There is no cure for tinnitus itself, but if it’s being caused by an underlying medical problem like an ear infection, treating that may help alleviate it. Likewise, if it’s being caused by medications, reducing or changing them in consultation with your doctor may help.

“For most people, the first six to nine months of tinnitus is the worst,” says Dr. Tyler. “And that’s a reasonable reaction: Tinnitus gets in the way of enjoying life. It can also affect hearing, concentration and sleep.” Dr. Tyler says that patients’ emotional reactions to tinnitus vary greatly depending on their existing challenges in everyday life, from intense distress to mild annoyance. Over time, he says, most people become more accepting of the condition.

If the tinnitus persists, especially if it’s interfering with your ability to sleep or concentrate, you may want to consider some of the following options:

Acupuncture. Research has found that this holistic health treatment can be effective for neurological tinnitus. However, just as each person responds individually to symptoms, so do people’s experiences with obtaining relief from acupuncture.

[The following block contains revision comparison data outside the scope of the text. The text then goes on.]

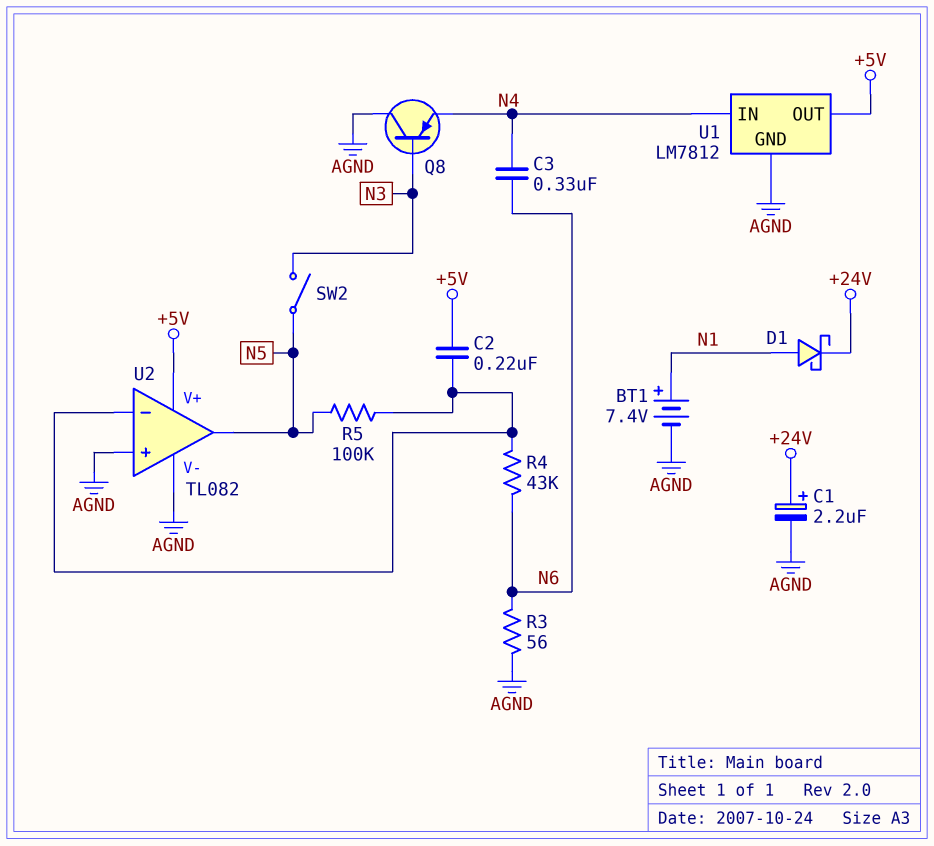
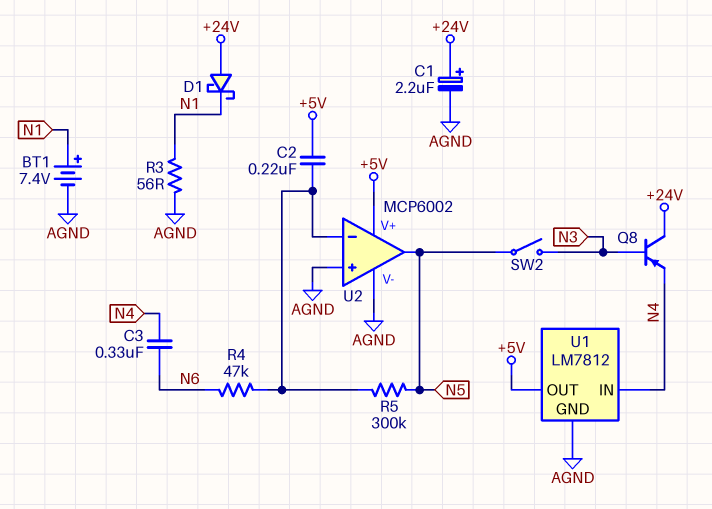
D1: schottky (A N1, K +24V) -> schottky (A +24V, K N1)
Q8: PNP (B N3, C AGND, E N4) -> PNP (B N3, C +24V, E N4)
R3: 56 (AGND, N6) -> 56 (AGND, N1)
R4: 43k (N6, U2/in-) -> 47k (N6, U2/in-)
R5: 100k (N5, U2/in-) -> 300k (N5, U2/in-)
U2: TL082 -> MCP6002

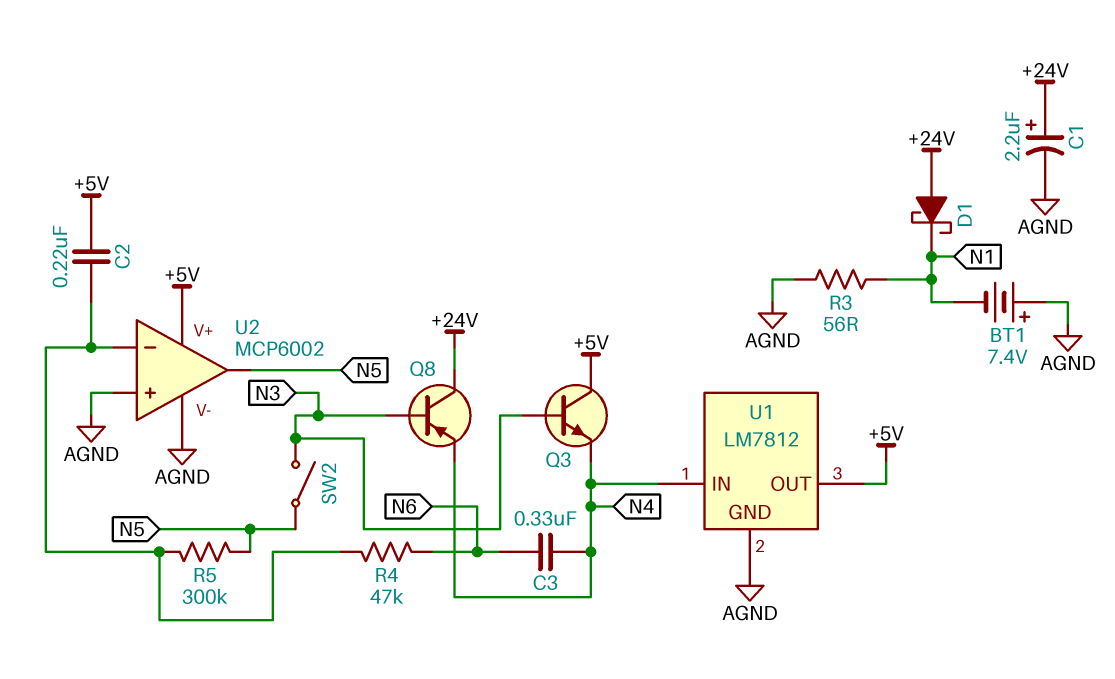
BT1: 7.4V (plus N1, minus AGND) -> 7.4V (plus AGND, minus N1)
Q3: none -> NPN (B N3, C +5V, E N4)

Medications. There are no prescription drugs that alleviate tinnitus symptoms, but doctors may prescribe anti-anxiety drugs or antidepressants for people who are experiencing intense anxiety or persistent depression due to their intrusive tinnitus symptoms.

Relaxation techniques. Because stress and anxiety—sometimes caused by the tinnitus itself—can worsen tinnitus symptoms, methods that lessen psychological distress can help. These include biofeedback, hypnotherapy, mindfulness-based stress reduction (MBSR), socializing with friends and family or engaging in favorite hobbies and sports.

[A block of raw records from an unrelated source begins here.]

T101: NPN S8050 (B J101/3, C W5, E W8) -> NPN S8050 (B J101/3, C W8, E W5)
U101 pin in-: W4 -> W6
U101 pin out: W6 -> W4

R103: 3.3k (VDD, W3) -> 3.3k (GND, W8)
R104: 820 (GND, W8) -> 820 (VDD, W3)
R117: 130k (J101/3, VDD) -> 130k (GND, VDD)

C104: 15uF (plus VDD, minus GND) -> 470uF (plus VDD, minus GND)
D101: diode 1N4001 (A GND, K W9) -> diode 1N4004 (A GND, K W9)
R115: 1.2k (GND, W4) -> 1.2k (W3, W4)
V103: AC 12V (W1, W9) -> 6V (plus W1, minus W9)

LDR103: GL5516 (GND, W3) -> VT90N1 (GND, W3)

Psychotherapy. There are a variety of psychotherapeutic practices that teach you how to gain better control over—and therefore acceptance—of tinnitus. These include: acceptance and commitment therapy (ACT), cognitive behavioral therapy (CBT), progressive tinnitus management (PTM), tinnitus activities treatment (TAT) and tinnitus retraining treatment (TRT).

Vagus nerve stimulation (VNS). A relatively new implant-device therapy approved for the treatment of epilepsy and chronic depression, VNS is being studied as a way to reduce tinnitus symptoms. At this point, the results aren’t sufficient to say it helps. There are other therapies that use implanted electrical devices as well: deep brain stimulation, repetitive transcranial magnetic stimulation, and transcranial direct current stimulation. The newest form of stimulation is known as bimodal neuromodulation and is delivered through the tongue. All are still experimental at this point and none are accepted as effective treatments yet.

Hearing Aids for Tinnitus

The first step in evaluating someone with tinnitus is usually a full hearing assessment to identify the degree and type of hearing loss. Then, an audiologist or other medical professional will work with you to identify the pitch and volume of your particular tinnitus sound.

If your degree of hearing loss suggests you’d benefit from wearing hearing aids, you can choose the type that includes what’s known as pitch masking. Using a masking tone that matches the pitch and intensity of your particular tinnitus sound, the goal is to produce residual inhibition, which means that you either no longer hear or barely hear the bothersome sound.